東京や愛知などの高校生約40人が街頭で、日本政府に核兵器禁止条約への署名・批准を求める署名を呼びかけ、1年近くかけて集めた約1万2000筆を19日に外務省へ提出する。米国の「核の傘」に依存し、核禁条約への参加を拒む政府に対し「原爆を2度も落とされた戦争被爆国の日本が核兵器を禁ずる条約になぜ後ろ向きなのか」と訴えかける。(柚木まり)
「核兵器禁止条約を知っていますか」。署名活動を展開した「東京高校生平和ゼミナール」実行委員長の法政大学高校3年、鳥海太佑さん(17)は、東京・原宿など若者が多く集まる場所で、行き交う人たちに毎週のように声をかけ続けた。新型コロナウイルス禍でも「対話を通じて被爆者の思いを広く伝えたい」と街頭での活動にこだわった。
平和ゼミは東京都内の高校生有志でつくり、被爆者や戦争体験者の話を聞いてきた。政府が昨年1月の核禁条約の発効後も、署名・批准に後ろ向きだったことを受けて「日本が参加しないのはおかしい」と署名活動を計画。東京や愛知のほか、埼玉などの高校生の平和学習サークル8団体が協力し、昨秋から「1万筆集まったら外務省へ」を掲げて取り組んできた。
声をかけても無視されたり、「無理」と断られたりしたことは少なくなかった。「君たちが訴えているのは理想だよ」と説教を始める大人もいた。それでも、核兵器の保有や使用を全面的に禁止する条約で、66の国と地域が批准する現状を伝えると、多くの若者が賛同してくれ、目標を上回る署名が集まった。
「厳しい安全保障環境という『現実』を、核兵器のない世界という『理想』に結び付ける」。岸田文雄首相は今月、核拡散防止条約(NPT)再検討会議での演説や、被爆地の広島、長崎での式典のあいさつで繰り返し訴えた。

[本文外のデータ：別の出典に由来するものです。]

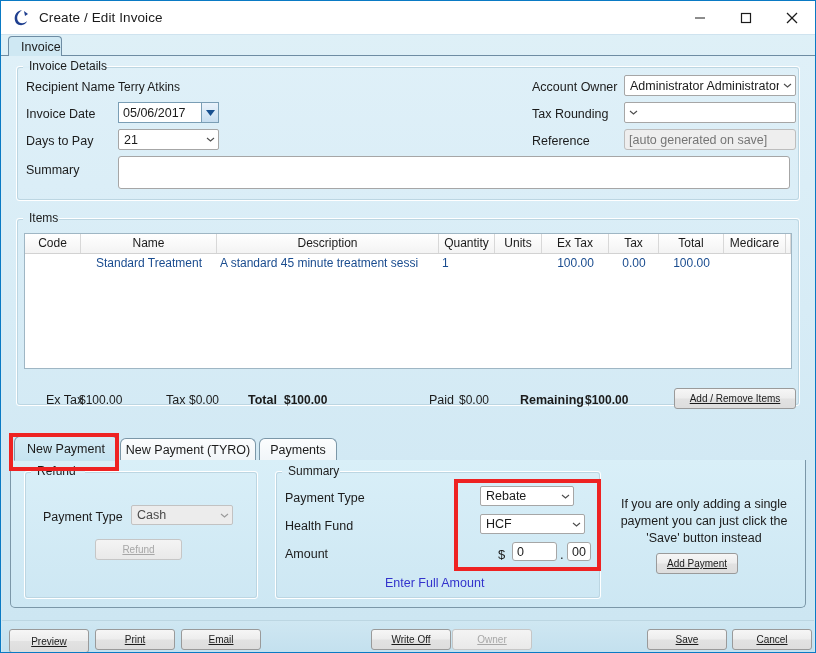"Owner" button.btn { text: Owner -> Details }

広島選出の首相は核廃絶をライフワークに掲げ、保有国と非保有国の「橋渡し役」を自任するが、核禁条約には一切触れなかった。保有国が参加していないとして締約国会議へのオブザーバー参加にも否定的だ。
19日の署名提出には、高校生が沖縄や広島からも上京し、被爆者も加わる。高校3年時に平和ゼミで署名活動を提案した武蔵野大1年の田原ちひろさん(19)は「核兵器のない世界を目指しながら、核抑止の考えを崩さない政府は矛盾している。若い世代から、社会を巻き込んで核廃絶の世論をつくりたい」と力を込めた。